High-Fidelity Synthetic Data Replicates Clinical Prediction Performance in a Million-Patient Diabetes Cohort
Listed in
This article is not in any list yet, why not save it to one of your lists.Abstract
Synthetic data generated using generative models trained on real clinical data offers a promising solution to privacy concerns in health research. However, many efforts are limited by small or demographically narrow training datasets, reducing the generalizability of the synthetic data. To address this, we used real-world clinical data from nearly one million individuals with diabetes in the Andalusian Population Health Database (BPS) to generate a comprehensive longitudinal synthetic dataset.
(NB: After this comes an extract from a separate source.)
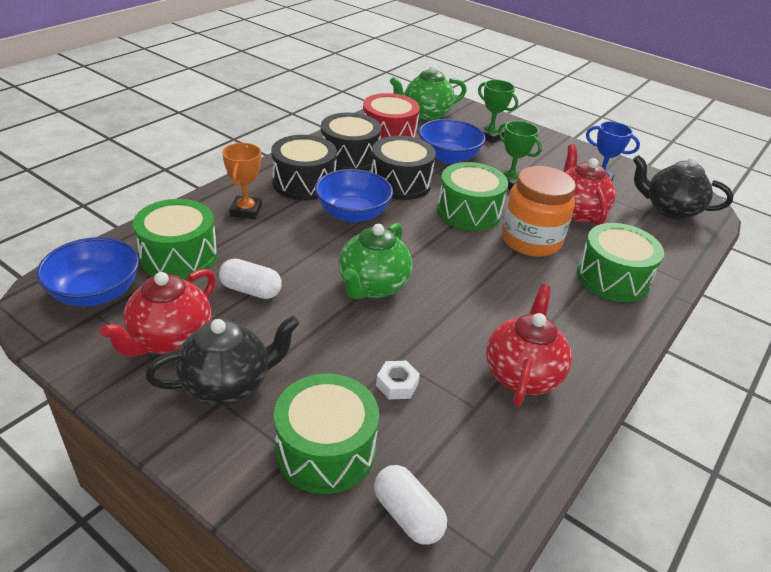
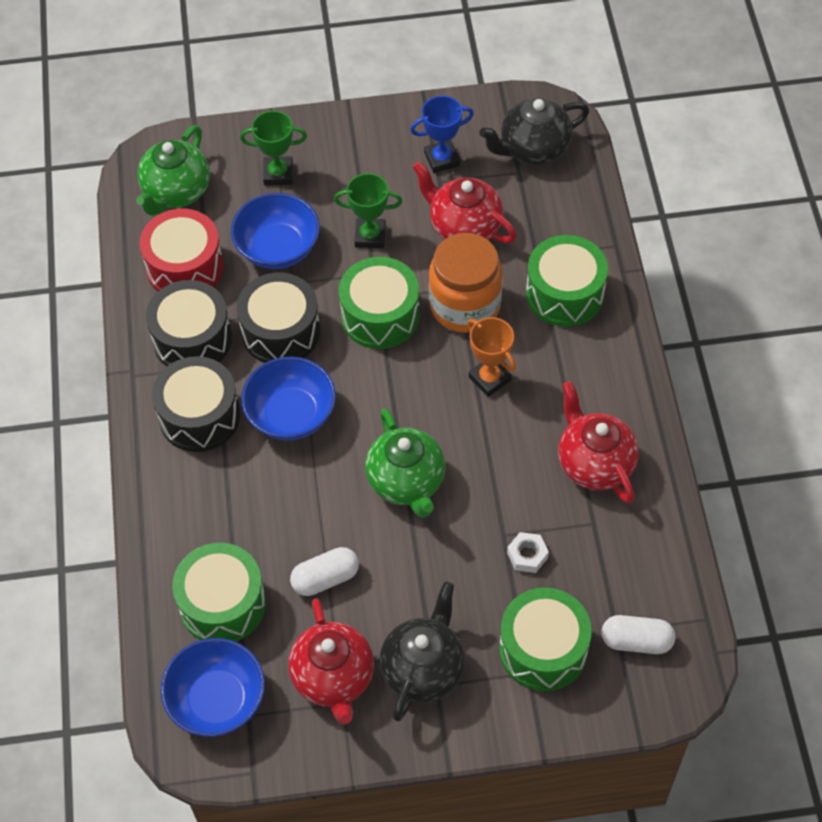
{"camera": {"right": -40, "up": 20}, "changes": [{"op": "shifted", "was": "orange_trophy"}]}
We employed a dual adversarial autoencoder to produce synthetic data and evaluated its utility in a clinical machine learning (ML) task: predicting the onset of chronic kidney disease, a common diabetes complication. Models trained on synthetic data were assessed for their ability to reproduce patterns and predictive behaviors observed in real data. Performance and stability were compared across models trained on real, synthetic, and hybrid datasets. Models trained exclusively on synthetic data achieved AUROC scores comparable to real-data models (0.70 vs. 0.73) and showed high stability in feature importance rankings (weighted Kendall’s τ > 0.9). Notably, combining synthetic and real data did not improve performance.
Our findings demonstrate that high-fidelity synthetic longitudinal data can replicate real data performance in clinical ML, supporting its use in research while preserving patient privacy. This represents a significant step toward more collaborative and privacy-preserving healthcare data ecosystems.